■ What you will do ■
Please continue the commentary on City Hall's Manhattan traffic study from where it stops; the records that follow it are not part of that text.

■ Excerpt provided ■

┌──

Deliberately or not, the year-to-year VMT differences are impenetrable.
Deliberately or not, the report makes it very hard to discern how the mileage of different traffic sources is changing. Graphic via nyc.gov

What Gertrude Stein said about Oakland is what must be said about City Hall’s new traffic study: There’s no there there.

A research effort that was going to explain how congestion in Manhattan has increased even as vehicle trips to the core have dropped has shrunk to a 12-page report bereft of conclusions supported by evidence.

It may be true, as the report claims, that increases in Uber traffic in the Central Business District (CBD) have been largely offset by decreases in trips by traditional yellow cabs, leading to little or no net traffic impact. But as best as I can tell, that assertion is based on hypothetical 2010 and 2020 traffic estimates plucked from a NYC travel model and interpolated to 2014 and 2015.

Not only is this kind of interpolation volatile and unreliable, it should have been unnecessary since yellows are fully (and competently) tracked by the Taxi and Limousine Commission while Uber was opening its books to the city’s consultant.

The question of Uber “substitution” or “additionality” vis-à-vis yellow cabs was the presumed fulcrum of the $2 million study. Ignoring the wealth of data tailor-made to answer that question, and relying on constructed numbers instead, as the study appears to have done, is dumbfounding.

The City Hall report is almost as opaque in its asserted findings of factors that have contributed to increased congestion. Here’s a rundown:

    • “Construction permits in the CBD are up 6-7 percent since 2009.” That’s a surprisingly modest increase, given that 2009 was the bottom year of the Great Recession. Even so, with no physical representation of the increase (e.g., lane-miles removed from service), there’s no way to use the figure to gauge the traffic impact of the construction boom.
    • “Pedestrian counts in the CBD are also up 18-24 percent since 2009.” That’s heartening. But the report doesn’t say if the increase was measured throughout the CBD or just in a few hot spots like Times Square. And surely DOT or its consultant have a model to tell whether such an increase would slow motor traffic a lot or a little... don’t they?

└──

■ Stored data ■
┌──

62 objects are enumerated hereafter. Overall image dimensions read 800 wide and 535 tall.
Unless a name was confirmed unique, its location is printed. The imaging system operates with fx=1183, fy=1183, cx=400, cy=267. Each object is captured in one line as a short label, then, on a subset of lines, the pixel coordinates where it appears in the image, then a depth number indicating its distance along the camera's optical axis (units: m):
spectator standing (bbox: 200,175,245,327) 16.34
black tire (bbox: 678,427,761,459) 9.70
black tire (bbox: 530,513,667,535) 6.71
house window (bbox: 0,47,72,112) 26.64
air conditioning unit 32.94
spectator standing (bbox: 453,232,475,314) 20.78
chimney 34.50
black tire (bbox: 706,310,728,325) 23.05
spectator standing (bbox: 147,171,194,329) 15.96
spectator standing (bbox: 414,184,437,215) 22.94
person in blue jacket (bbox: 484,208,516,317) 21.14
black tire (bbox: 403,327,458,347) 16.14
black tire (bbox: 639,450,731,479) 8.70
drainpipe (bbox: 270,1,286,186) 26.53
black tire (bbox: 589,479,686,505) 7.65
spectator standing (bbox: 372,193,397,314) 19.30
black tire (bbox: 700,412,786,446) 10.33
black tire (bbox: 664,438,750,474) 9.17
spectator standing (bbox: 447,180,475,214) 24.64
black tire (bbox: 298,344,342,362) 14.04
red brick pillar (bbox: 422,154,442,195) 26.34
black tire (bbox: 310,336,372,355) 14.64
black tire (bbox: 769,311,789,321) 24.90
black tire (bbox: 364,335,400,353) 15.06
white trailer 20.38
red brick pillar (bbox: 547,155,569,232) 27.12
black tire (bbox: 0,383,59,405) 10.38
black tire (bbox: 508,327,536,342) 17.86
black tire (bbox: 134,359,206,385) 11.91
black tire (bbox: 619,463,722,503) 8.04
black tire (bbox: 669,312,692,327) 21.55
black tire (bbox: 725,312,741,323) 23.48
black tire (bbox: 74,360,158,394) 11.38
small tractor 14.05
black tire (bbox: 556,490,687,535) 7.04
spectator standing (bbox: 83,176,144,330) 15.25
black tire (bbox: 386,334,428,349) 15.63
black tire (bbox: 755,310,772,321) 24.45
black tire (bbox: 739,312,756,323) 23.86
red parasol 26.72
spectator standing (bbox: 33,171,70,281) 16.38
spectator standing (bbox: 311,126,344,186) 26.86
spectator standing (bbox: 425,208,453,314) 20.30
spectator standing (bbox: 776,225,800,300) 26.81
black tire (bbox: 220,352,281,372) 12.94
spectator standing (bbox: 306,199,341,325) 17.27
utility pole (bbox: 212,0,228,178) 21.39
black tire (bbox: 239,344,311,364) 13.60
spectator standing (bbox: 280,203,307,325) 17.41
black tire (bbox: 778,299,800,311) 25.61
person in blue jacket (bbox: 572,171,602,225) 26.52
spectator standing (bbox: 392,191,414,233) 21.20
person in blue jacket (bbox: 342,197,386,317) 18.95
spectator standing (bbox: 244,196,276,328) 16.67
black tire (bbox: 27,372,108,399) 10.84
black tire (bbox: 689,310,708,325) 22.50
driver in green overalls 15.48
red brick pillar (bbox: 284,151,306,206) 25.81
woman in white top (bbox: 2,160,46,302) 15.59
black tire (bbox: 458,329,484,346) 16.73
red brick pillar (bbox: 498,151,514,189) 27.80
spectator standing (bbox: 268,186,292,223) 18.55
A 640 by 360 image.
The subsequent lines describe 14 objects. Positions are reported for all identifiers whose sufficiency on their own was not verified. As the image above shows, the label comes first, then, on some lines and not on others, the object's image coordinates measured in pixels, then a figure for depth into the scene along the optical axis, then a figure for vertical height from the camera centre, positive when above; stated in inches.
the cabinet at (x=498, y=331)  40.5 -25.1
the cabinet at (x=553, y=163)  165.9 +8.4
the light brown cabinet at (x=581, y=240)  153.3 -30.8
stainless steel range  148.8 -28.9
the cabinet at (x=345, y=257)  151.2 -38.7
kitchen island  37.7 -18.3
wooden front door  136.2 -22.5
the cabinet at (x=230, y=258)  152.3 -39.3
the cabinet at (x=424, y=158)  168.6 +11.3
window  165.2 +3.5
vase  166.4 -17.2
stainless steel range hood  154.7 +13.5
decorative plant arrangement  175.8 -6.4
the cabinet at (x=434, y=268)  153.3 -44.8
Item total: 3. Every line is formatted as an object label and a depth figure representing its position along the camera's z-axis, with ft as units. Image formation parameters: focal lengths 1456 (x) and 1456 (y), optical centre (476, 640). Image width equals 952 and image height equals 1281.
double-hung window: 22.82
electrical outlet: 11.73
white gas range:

└──

■ Expected answer ■
    • The report also points to an unspecified “growth in the number of deliveries,” meaning more truck traffic, which DOT could easily track. But no numbers are given, and the VMT (vehicle miles traveled) bar graph in the report (page 5), while maddeningly hard to read, doesn’t suggest a sizeable increase in trucks.

One further problem: The VMT graph suggests that yellow cabs still accounted for as much as 85 percent of for-hire vehicle traffic in the CBD last year, meaning only 15 percent for Ubers and other “e-dispatch” cars. But last summer the data jockeys at the New York Times Upshot desk concluded that Uber’s market share was already up to 25 percent. The 10-point discrepancy is troubling, both because minor increments in vehicles can touch off big drops in CBD traffic speeds, and because it reinforces the inference that the report relied on theoretical instead of actual vehicle counts.

Parsing the decline in Manhattan travel isn’t simple, as I know from trying it last summer. I think my effort was a good first cut, though I’m chagrined I overlooked increased construction as a possible factor.

But the City Hall report reads like the work of people who were only half-trying. Traffic is a serious business. New Yorkers deserve better.